The key-value parameters control, how and which model is trained:

  • model_class: This argument needs to be present. It is the full python module path to the class of the model to train. Any model class with sklearn interface is valid, but might or might not work well with Dask dataframes. Have a look into the dask-ml documentation for more information on which models work best. You might need to install necessary packages to use the models.

  • target_column: Which column from the data to use as target. If not empty, it is removed automatically from the training data. Defaults to an empty string, in which case no target is feed to the model training (e.g. for unsupervised algorithms). This means, you typically want to set this parameter.

  • wrap_predict: Boolean flag, whether to wrap the selected model with a dask_ml.wrappers.ParallelPostFit. Have a look into the dask-ml docu on ParallelPostFit to learn more about it. Defaults to false. Typically you set it to true for sklearn models if predicting on big data.

  • wrap_fit: Boolean flag, whether to wrap the selected model with a dask_ml.wrappers.Incremental. Have a look into the dask-ml docu on Incremental to learn more about it. Defaults to false. Typically you set it to true for sklearn models if training on big data.

  • fit_kwargs: keyword arguments sent to the call to fit().
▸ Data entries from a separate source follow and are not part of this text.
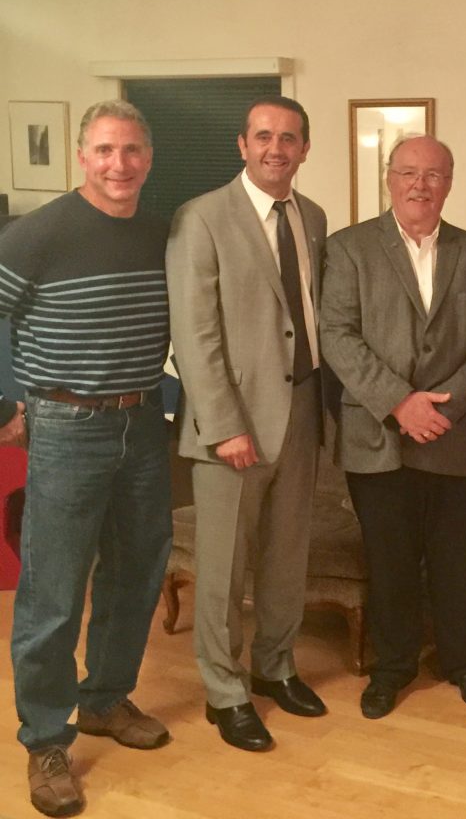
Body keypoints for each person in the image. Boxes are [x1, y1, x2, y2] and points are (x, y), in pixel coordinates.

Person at [2, 100, 172, 817]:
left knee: (136, 573)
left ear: (149, 157)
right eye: (105, 150)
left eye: (131, 150)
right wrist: (6, 402)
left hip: (143, 423)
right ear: (82, 156)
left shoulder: (163, 234)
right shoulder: (35, 235)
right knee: (54, 589)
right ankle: (46, 737)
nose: (119, 164)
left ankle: (105, 698)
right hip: (67, 425)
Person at [320, 134, 466, 720]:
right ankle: (394, 666)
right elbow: (337, 335)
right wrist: (401, 403)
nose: (420, 185)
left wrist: (444, 408)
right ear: (389, 179)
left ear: (449, 182)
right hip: (378, 435)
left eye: (433, 175)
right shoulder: (347, 249)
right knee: (390, 558)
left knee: (457, 556)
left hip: (454, 436)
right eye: (409, 173)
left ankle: (463, 663)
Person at [166, 95, 328, 753]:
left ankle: (276, 666)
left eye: (289, 138)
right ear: (242, 144)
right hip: (233, 425)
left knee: (287, 558)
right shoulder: (200, 217)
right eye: (263, 136)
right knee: (224, 567)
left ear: (304, 150)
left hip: (303, 412)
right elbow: (194, 333)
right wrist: (223, 425)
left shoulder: (311, 216)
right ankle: (224, 691)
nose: (275, 148)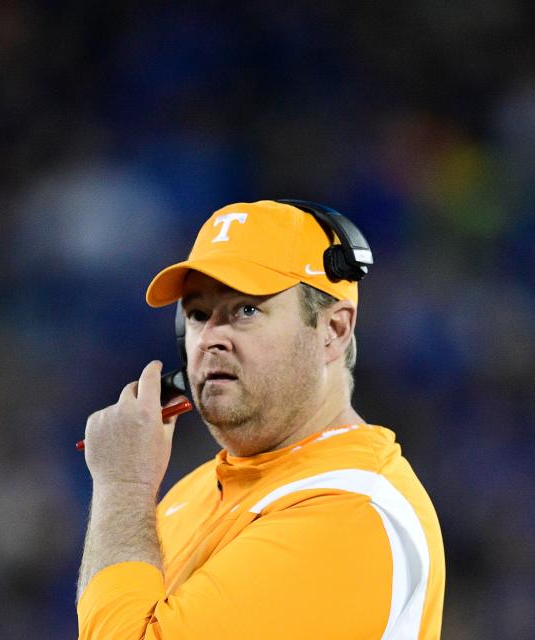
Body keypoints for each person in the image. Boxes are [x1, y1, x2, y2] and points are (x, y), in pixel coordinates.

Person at [75, 200, 445, 639]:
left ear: (334, 330)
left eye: (246, 310)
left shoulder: (352, 510)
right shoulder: (196, 490)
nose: (211, 339)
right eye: (197, 315)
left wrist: (123, 487)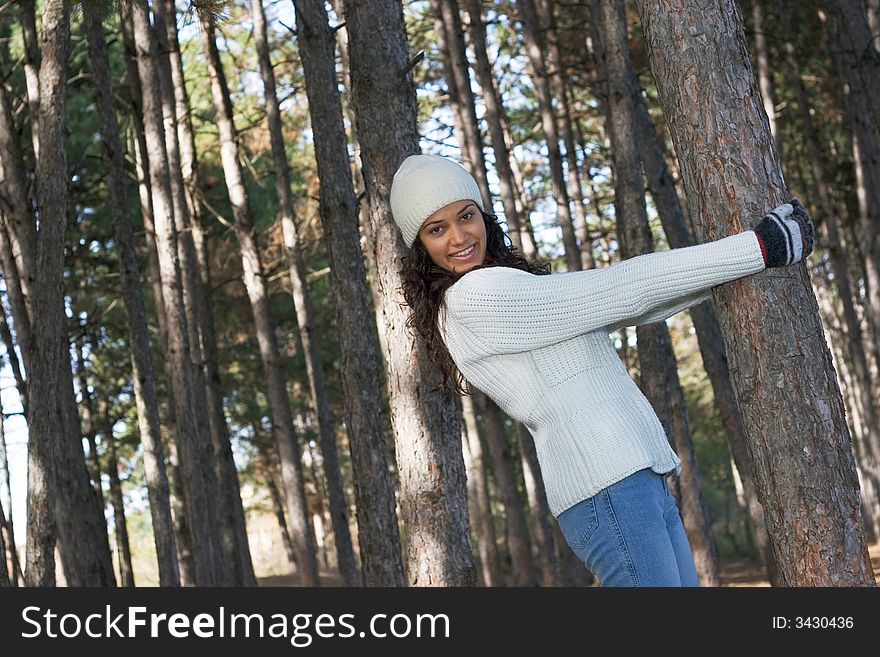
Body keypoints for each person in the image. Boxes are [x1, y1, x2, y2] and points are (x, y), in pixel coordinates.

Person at [390, 153, 813, 587]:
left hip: (628, 483)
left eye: (467, 216)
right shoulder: (475, 298)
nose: (460, 236)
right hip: (608, 489)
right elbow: (622, 288)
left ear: (484, 215)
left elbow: (638, 305)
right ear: (420, 246)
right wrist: (759, 248)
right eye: (437, 229)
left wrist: (733, 270)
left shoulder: (503, 286)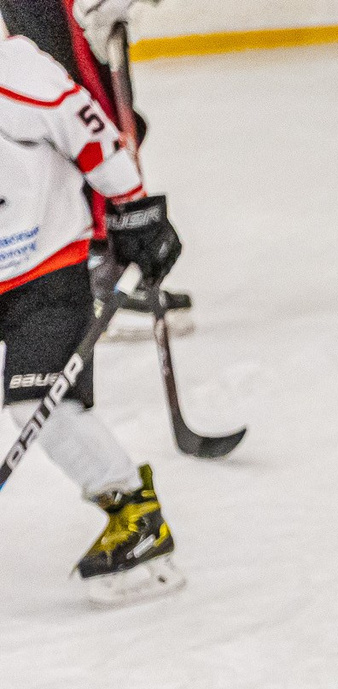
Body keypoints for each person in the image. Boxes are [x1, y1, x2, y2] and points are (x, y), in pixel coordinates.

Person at [0, 18, 181, 605]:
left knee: (40, 404)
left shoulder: (16, 71)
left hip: (46, 268)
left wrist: (134, 208)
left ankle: (135, 514)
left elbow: (90, 129)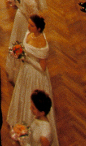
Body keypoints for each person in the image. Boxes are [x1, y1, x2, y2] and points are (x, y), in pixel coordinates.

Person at [6, 15, 58, 143]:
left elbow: (42, 67)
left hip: (35, 75)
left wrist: (26, 58)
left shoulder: (42, 43)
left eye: (31, 25)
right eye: (29, 24)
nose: (28, 27)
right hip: (25, 71)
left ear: (39, 28)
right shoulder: (29, 33)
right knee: (22, 96)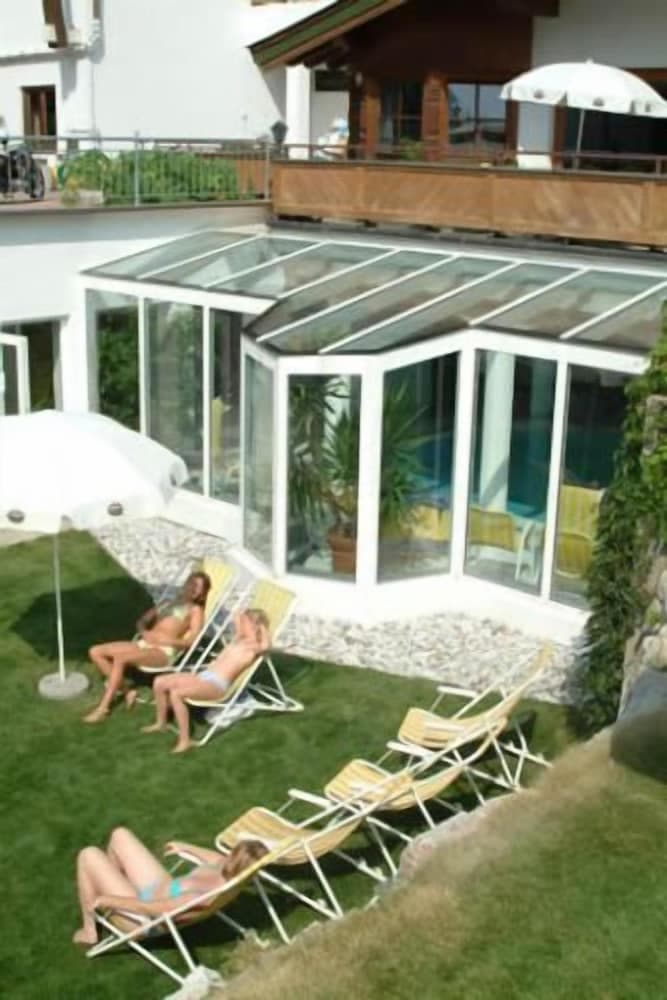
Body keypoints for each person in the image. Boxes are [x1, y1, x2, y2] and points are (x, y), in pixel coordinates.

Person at [73, 825, 268, 946]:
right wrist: (185, 847)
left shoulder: (202, 896)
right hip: (157, 889)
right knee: (119, 835)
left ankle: (90, 931)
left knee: (89, 855)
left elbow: (150, 909)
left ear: (234, 856)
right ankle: (110, 881)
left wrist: (109, 900)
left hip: (141, 920)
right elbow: (214, 858)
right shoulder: (230, 874)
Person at [83, 572, 212, 724]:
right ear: (186, 583)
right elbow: (142, 621)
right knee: (95, 651)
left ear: (201, 595)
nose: (193, 588)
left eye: (197, 587)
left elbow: (191, 642)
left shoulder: (196, 611)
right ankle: (127, 691)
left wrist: (167, 640)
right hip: (145, 643)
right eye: (192, 583)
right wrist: (144, 632)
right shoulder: (170, 601)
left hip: (163, 651)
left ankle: (103, 708)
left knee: (121, 658)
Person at [142, 608, 270, 753]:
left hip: (216, 685)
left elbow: (266, 647)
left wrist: (262, 628)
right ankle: (161, 723)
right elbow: (239, 627)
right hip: (204, 676)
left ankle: (185, 740)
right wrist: (239, 617)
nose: (241, 624)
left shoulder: (254, 647)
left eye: (245, 622)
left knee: (177, 694)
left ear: (255, 625)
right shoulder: (239, 640)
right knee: (159, 682)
All other arguments are passed to the constructor of the model class.

Example:

CREATE MODEL my_model WITH (
    model_class = 'dask_ml.xgboost.XGBClassifier',
    target_column = 'target'
) AS (
    SELECT x, y, target
    FROM "data"
)

This SQL call is not a 1:1 replacement for a normal python training and can not fulfill all use-cases or requirements!

If you are dealing with large amounts of data, you might run into problems while model training and/or prediction, depending if your model can cope with dask dataframes.
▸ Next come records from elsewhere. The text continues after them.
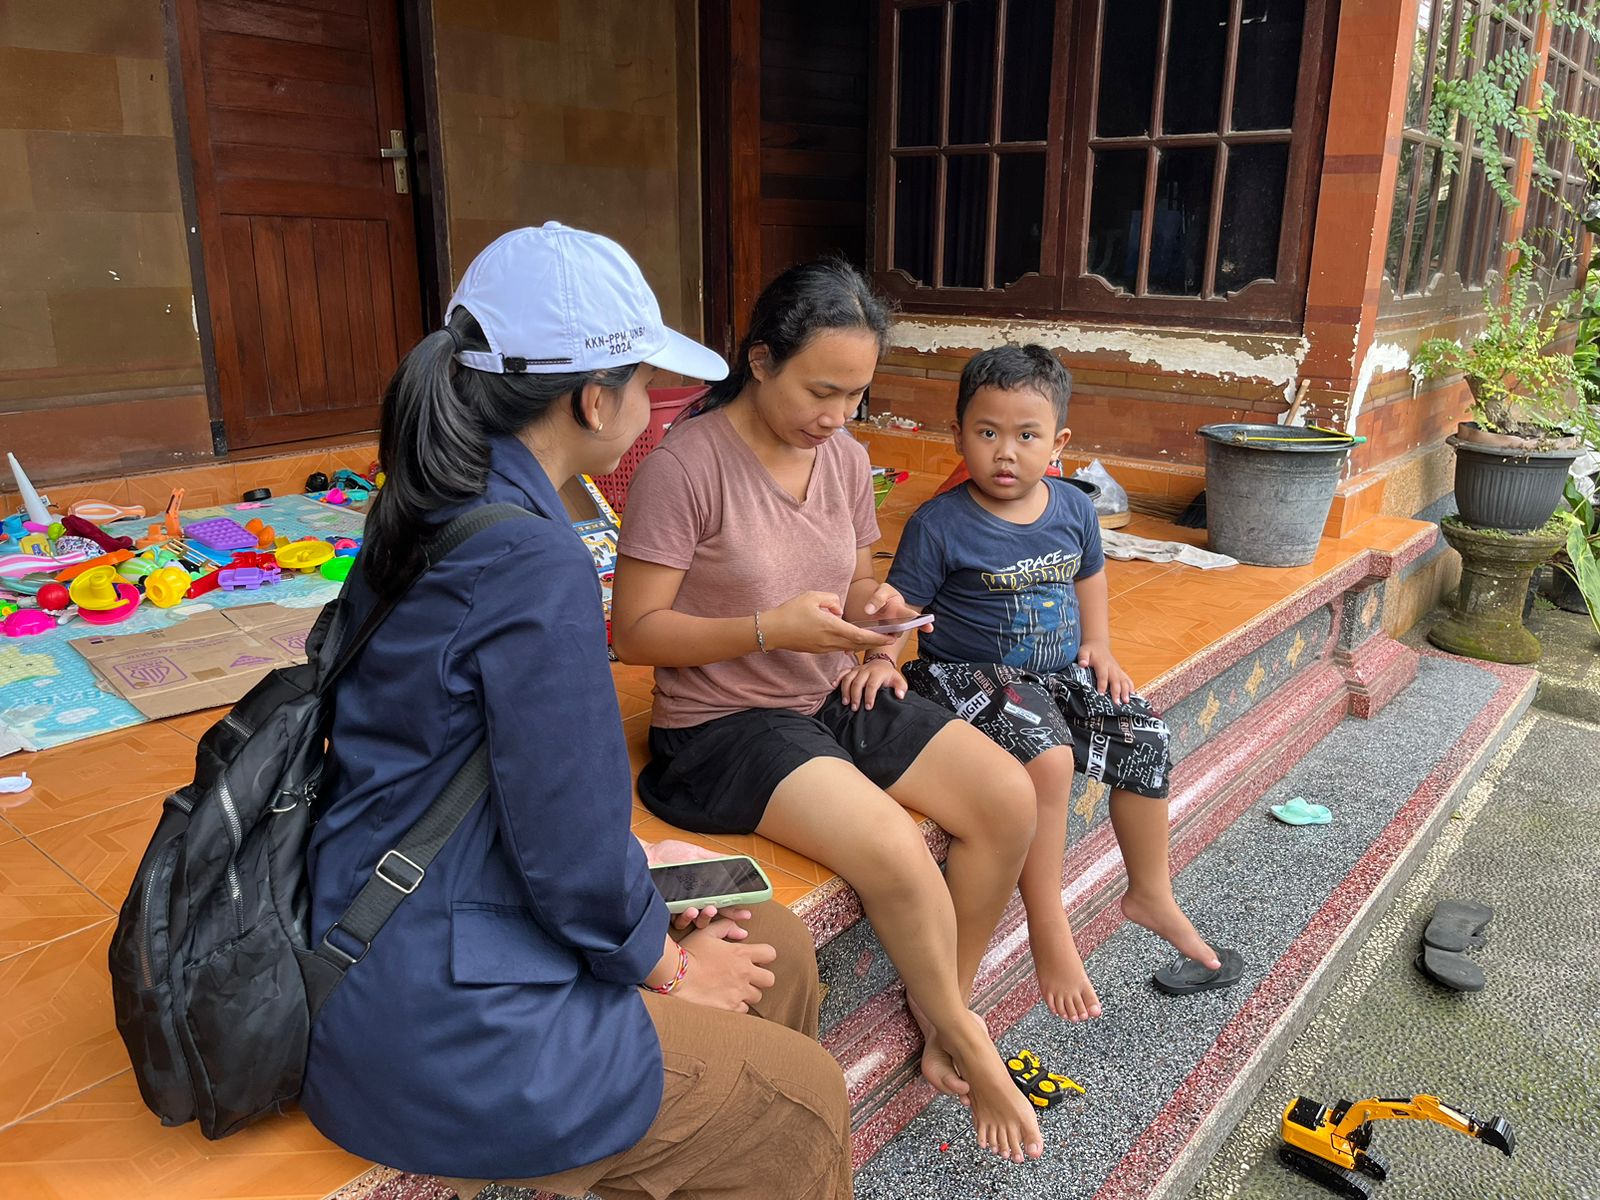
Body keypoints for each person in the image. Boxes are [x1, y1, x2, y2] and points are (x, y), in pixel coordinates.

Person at [300, 223, 853, 1200]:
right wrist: (666, 967)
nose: (653, 405)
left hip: (410, 901)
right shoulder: (532, 556)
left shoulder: (433, 500)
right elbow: (562, 835)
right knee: (800, 1098)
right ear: (594, 400)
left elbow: (482, 764)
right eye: (645, 383)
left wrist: (640, 871)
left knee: (773, 940)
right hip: (440, 1008)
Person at [609, 260, 1046, 1163]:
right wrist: (768, 629)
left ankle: (944, 1009)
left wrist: (879, 628)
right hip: (724, 724)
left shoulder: (843, 458)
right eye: (821, 391)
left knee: (1007, 796)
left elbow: (853, 585)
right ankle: (970, 1039)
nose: (838, 416)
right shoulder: (686, 466)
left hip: (827, 687)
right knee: (892, 845)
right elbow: (636, 633)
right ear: (761, 360)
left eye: (856, 395)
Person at [880, 344, 1239, 1022]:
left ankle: (1150, 892)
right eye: (987, 433)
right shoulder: (939, 523)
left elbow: (1090, 574)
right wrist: (879, 657)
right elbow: (904, 608)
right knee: (1048, 755)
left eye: (1026, 436)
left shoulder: (1073, 508)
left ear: (1059, 443)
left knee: (1145, 734)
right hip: (962, 676)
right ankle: (1049, 925)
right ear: (958, 435)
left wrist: (1098, 643)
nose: (1005, 453)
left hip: (1053, 674)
  • if you are training on relatively small amounts of data but predicting on large data samples (and you are not using a model build for usage with dask from the dask-ml package), you might want to set wrap_predict to True. With this option, model interference will be parallelized/distributed.

  • If you are training on large amounts of data, you can try setting wrap_fit to True. This will do the same on the training step, but works only on those models, which have a fit_partial method.

DROP MODEL

Remove the model with the given name from the registered models.

SELECT FROM PREDICT

Predict the target using the given model and dataframe from the SELECT query. The return value is the input dataframe with an additional column named “target”, which contains the predicted values. The model needs to be registered at the context before using it in this function, either by calling register_model() explicitly or by training a model using the CREATE MODEL SQL statement above.
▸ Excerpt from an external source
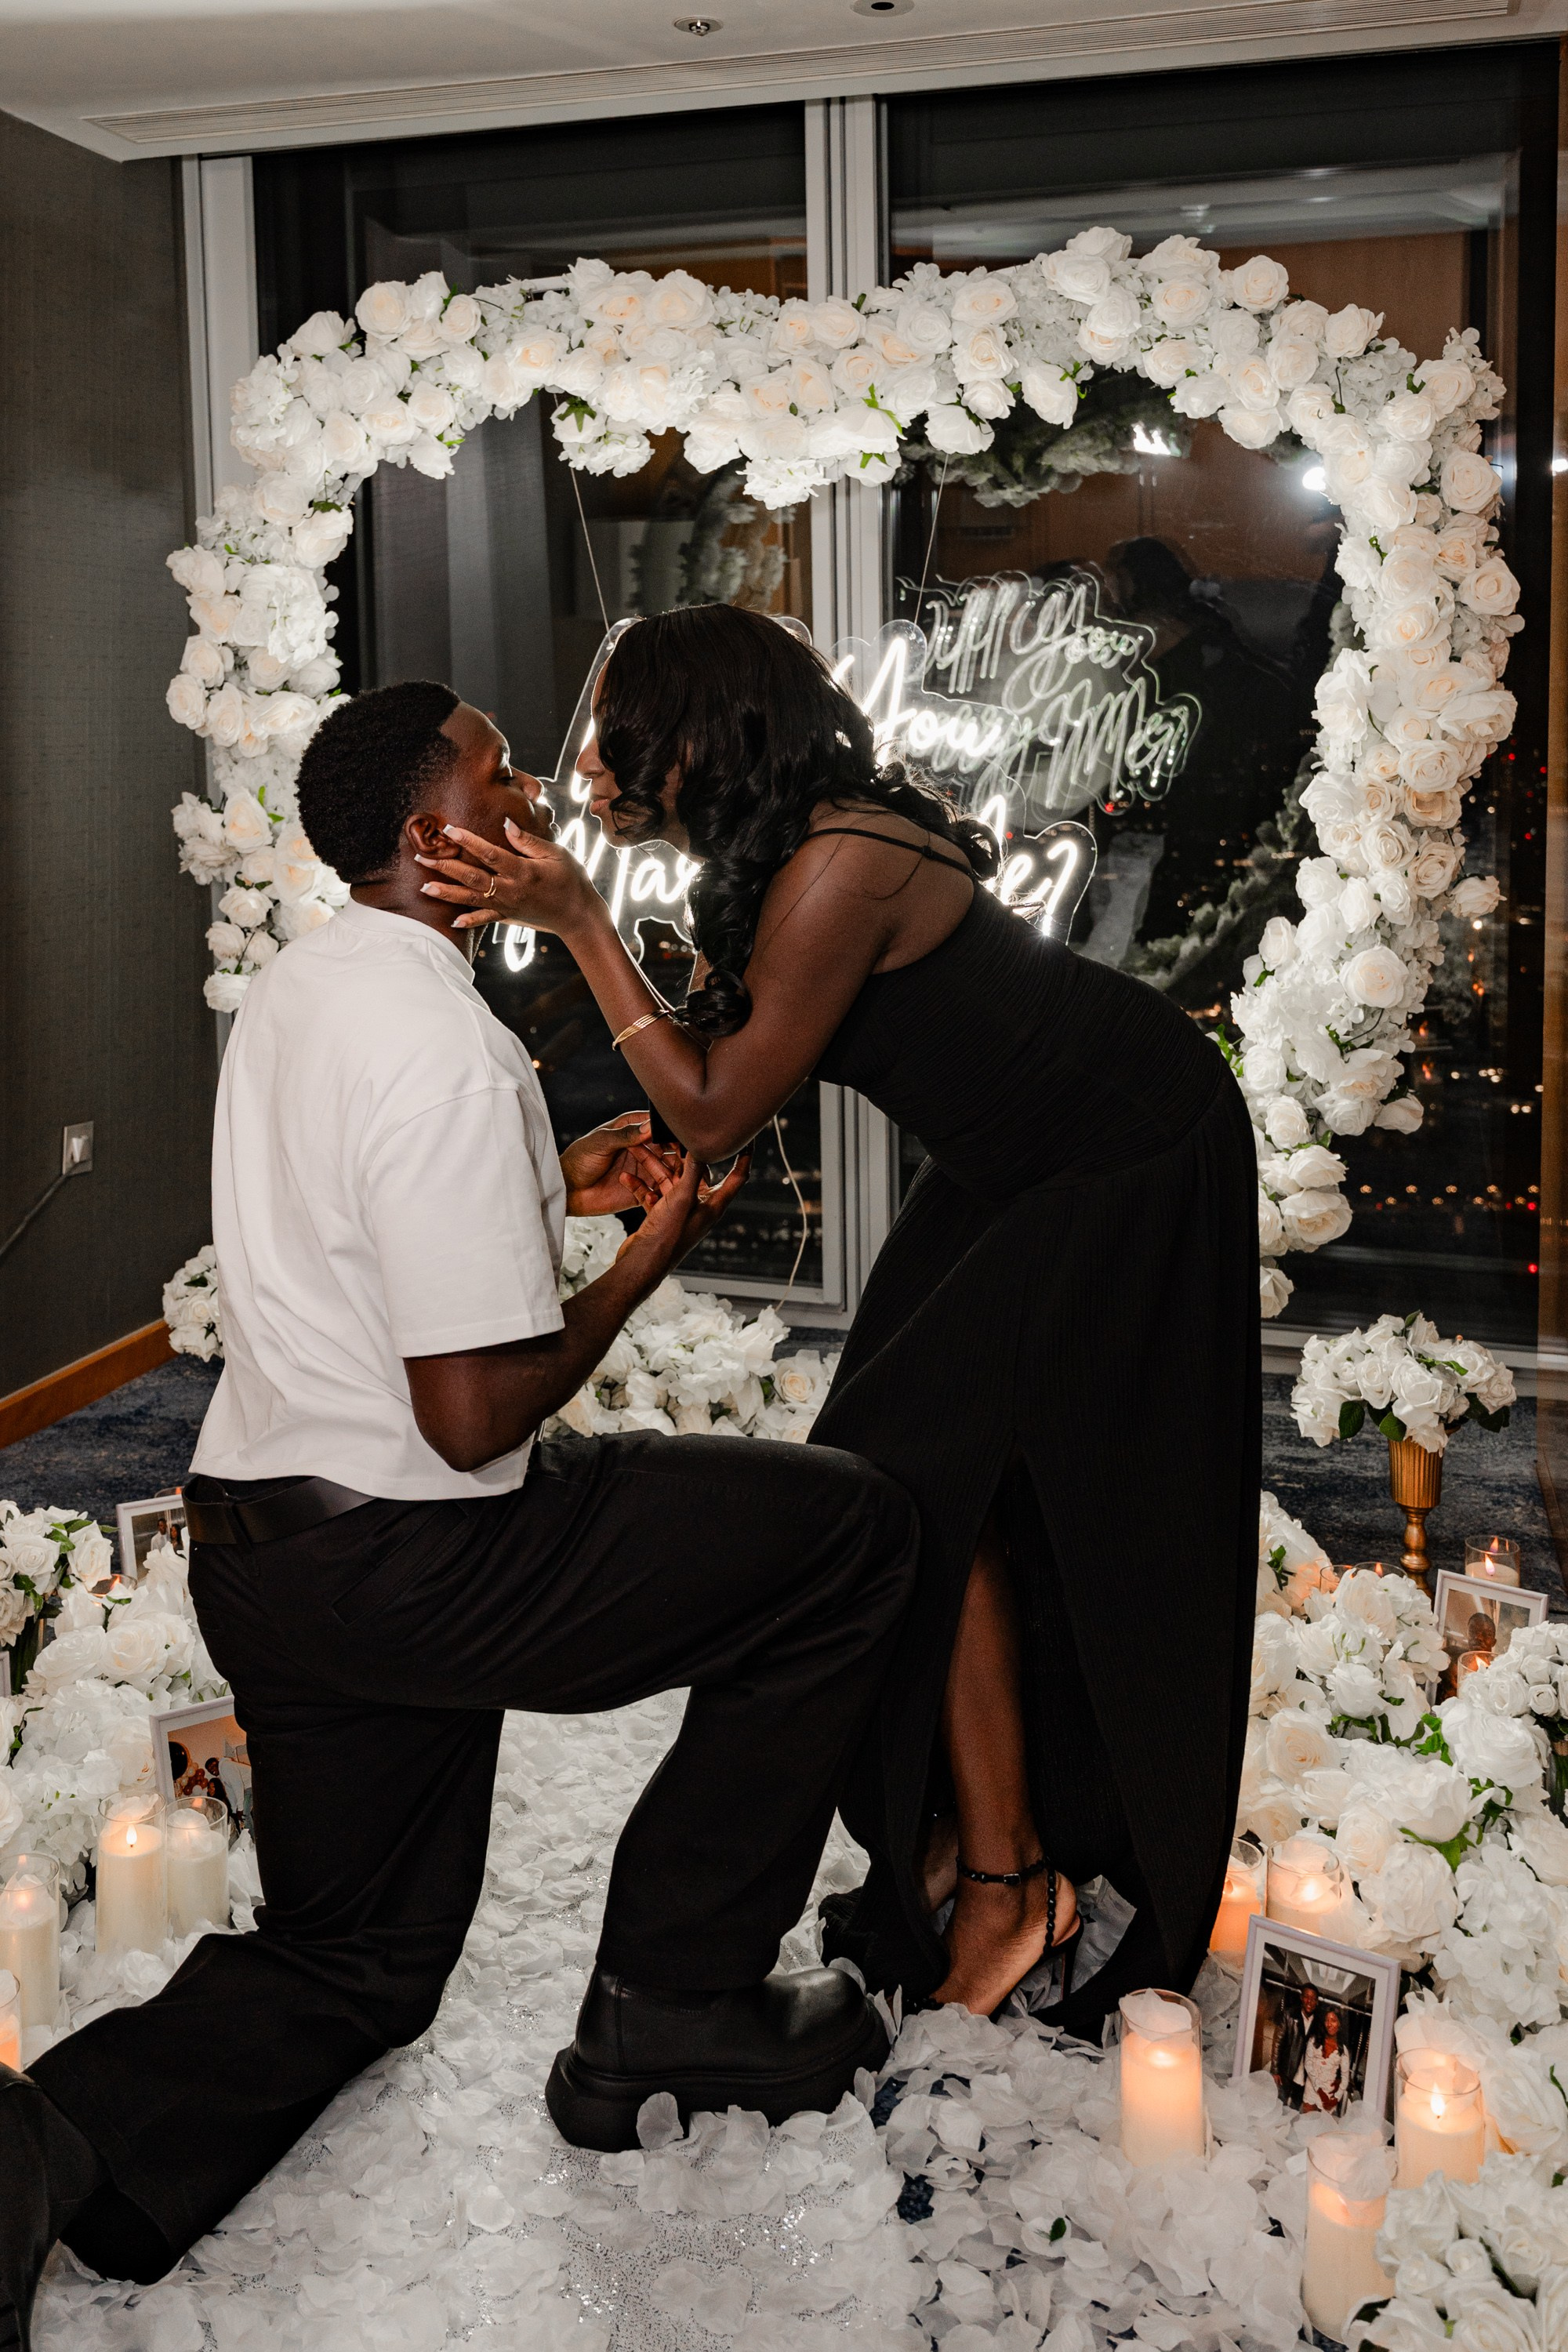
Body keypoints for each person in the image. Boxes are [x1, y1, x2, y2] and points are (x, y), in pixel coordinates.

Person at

A model can be anything which has a predict function. Please note however, that it will need to act on Dask dataframes. If you are using a model not optimized for this, it might be that you run out of memory if your data is larger than the RAM of a single machine. To prevent this, have a look into the dask-ml package, especially the ParallelPostFit meta-estimator. If you are using a model trained with CREATE MODEL and the wrap_predict flag set to true, this is done automatically.

Using this SQL statement is roughly equivalent to doing

df = context.sql("<select query>")
model = get the model from the context

target = model.predict(df)
return df.assign(target=target)

The select query is a normal SELECT query (following the same syntax as described in Data Retrieval or even another a call to PREDICT.